Freeman wrote:
Somehow, someway we have to find a way of having a source of news that all sides will find it is mostly unbiased and factual. Is that even possible?
This is a very important question and I'm not sure there is an answer at the moment.
I found it amazing that Trump was so blatantly militant against what he perceived as a biased media acting very poorly. It just so happens that I completely agree with him on this point.
I've never heard a politician chastise the media as he did. And I feel as though he had every right to do so.
What shocked me is that no one within the media even bothered to take up the topic and place a spotlight on themselves.
You would think that after being dealt an overwhelming blow, and by that I mean specifically that the country decided to vote Republican across the board, the media would, at the very least, be introspective enough to look at the role they played in the election process.
An honest media, at least in my mind, having had their asses handed to them on a plate, would have taken a step back to examine their own possible role in isolating voters or encouraging voters to take an opposite view from theirs.
If I owned a news agency and my company was left leaning (or right leaning) and biased toward a candidate and supportive of another candidate, I would definitely take a close look at how my company might have been part of my candidate's loss. Why? Because I wouldn't want to make the same mistakes twice. I would feel guilty that the opponent won. I would ask hard questions on where we might had gone wrong. I would then look to correct any and all deficits there may have been. And I would have done all of this introspective gymnastics right out in the open for the world to see.
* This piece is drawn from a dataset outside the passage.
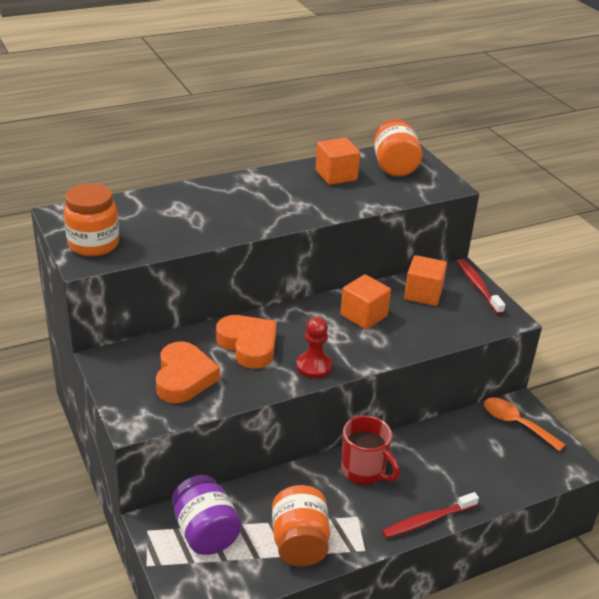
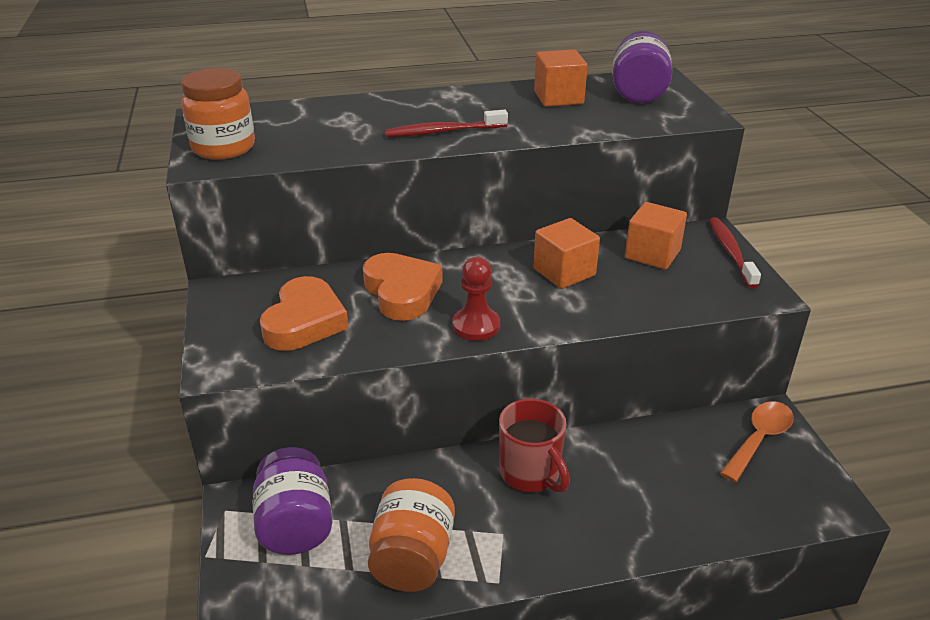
camera: 15 degrees right, 0 degrees up
(394, 166) = (638, 93): orange jar -> purple jar
(428, 520) = (600, 554): red toothbrush -> red toothbrush (444, 132)
(515, 423) = (759, 439): orange spoon -> orange spoon turned 75 degrees clockwise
Not the New York Times, not National Public Radio, not any of the television networks, not any of these clowns so much as bothered to look at their own roles in the election process. This is why they are vehemently hated. And I mean literally hated by so many.
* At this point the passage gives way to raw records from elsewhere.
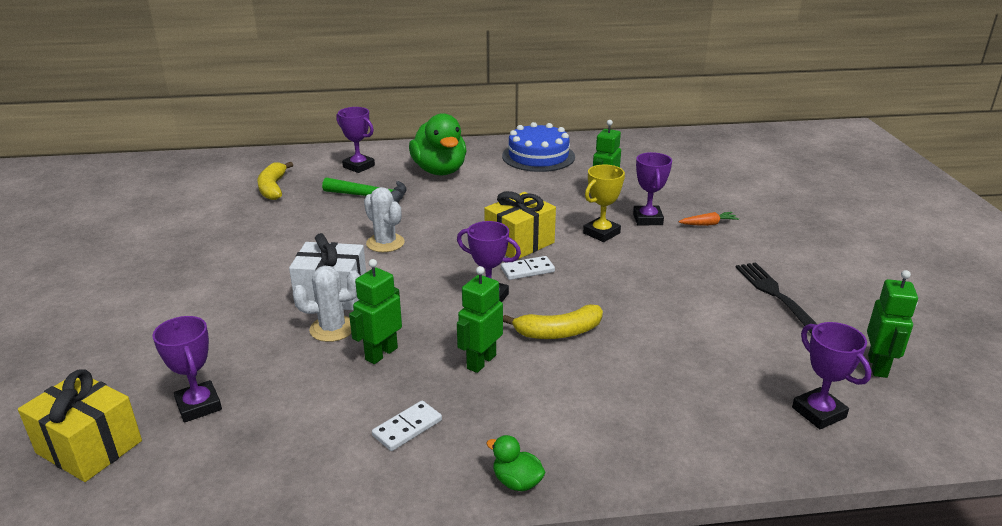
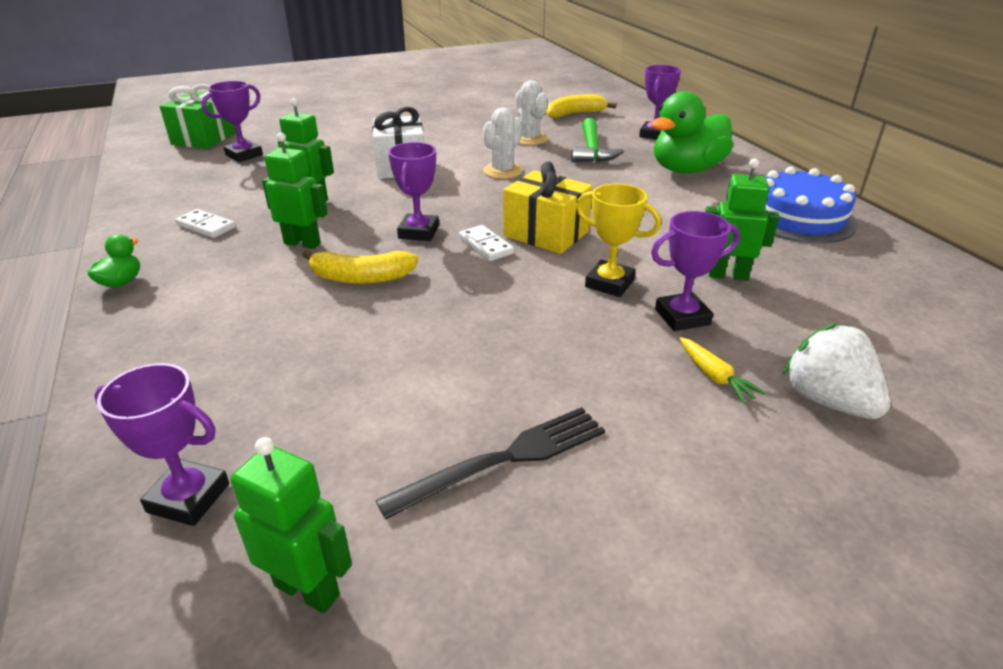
camera: 75 degrees right, 5 degrees up
(89, 447) = (204, 138): yellow gift -> green gift
(332, 329) = (347, 176): white cactus -> white cactus (529, 139)
(559, 332) = (361, 277): yellow banana -> yellow banana turned 60 degrees counterclockwise
(708, 224) = (714, 377): orange carrot -> yellow carrot
(730, 202) = (827, 400): none -> white strawberry
(818, 412) = (188, 498): purple trophy -> purple trophy turned 60 degrees clockwise
(878, 366) = (307, 589): green robot -> green robot turned 150 degrees counterclockwise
It's so bad, that now we've entered into a new level or depth of hatred. Now when the NYT leads with a story, my instinct and the instinct of millions of others, is to absolutely doubt the credibility of the story or any of its so called facts.
When news agencies behave the way this lot did during the election, they lose any and all credibility with readers.
Now when they criticize Trump, I don't believe a word of it. I don't suspect foul play in their reporting, I know its foul play.
This is how bad it's become. And I don't even like Trump. I'm embarrassed by the man.
But back to the media avoided placing a spotlight on their own role in the election.....
Why not be introspective? Why not ask those hard questions? I'm not sure.
To do so would have given validity to Trump's claims I suppose and they would never swallow their egos long enough to do that.
And then there's money. If the money is rolling in, why bother? Who cares? If the ratings are there and folks are buying your product, leave it be. Or in this case tweak the old adage to read, "if it's broke but still brining in loads of money, in no way, shape or form fix it."
So Freeman, you raise THE question as far as I am concerned.
I've mentioned here before that for international news the Christian Science Monitor can be held up as a best practice in news reporting. Other than this source, I know of no other publication to look to for genuine, in depth, honest reporting on national news.
I've said it before, but for the odd local inde paper, journalism in our country is dead. I place it up there with other wasted degrees, right next to economics (aka astrology) and polling (aka used car marketing).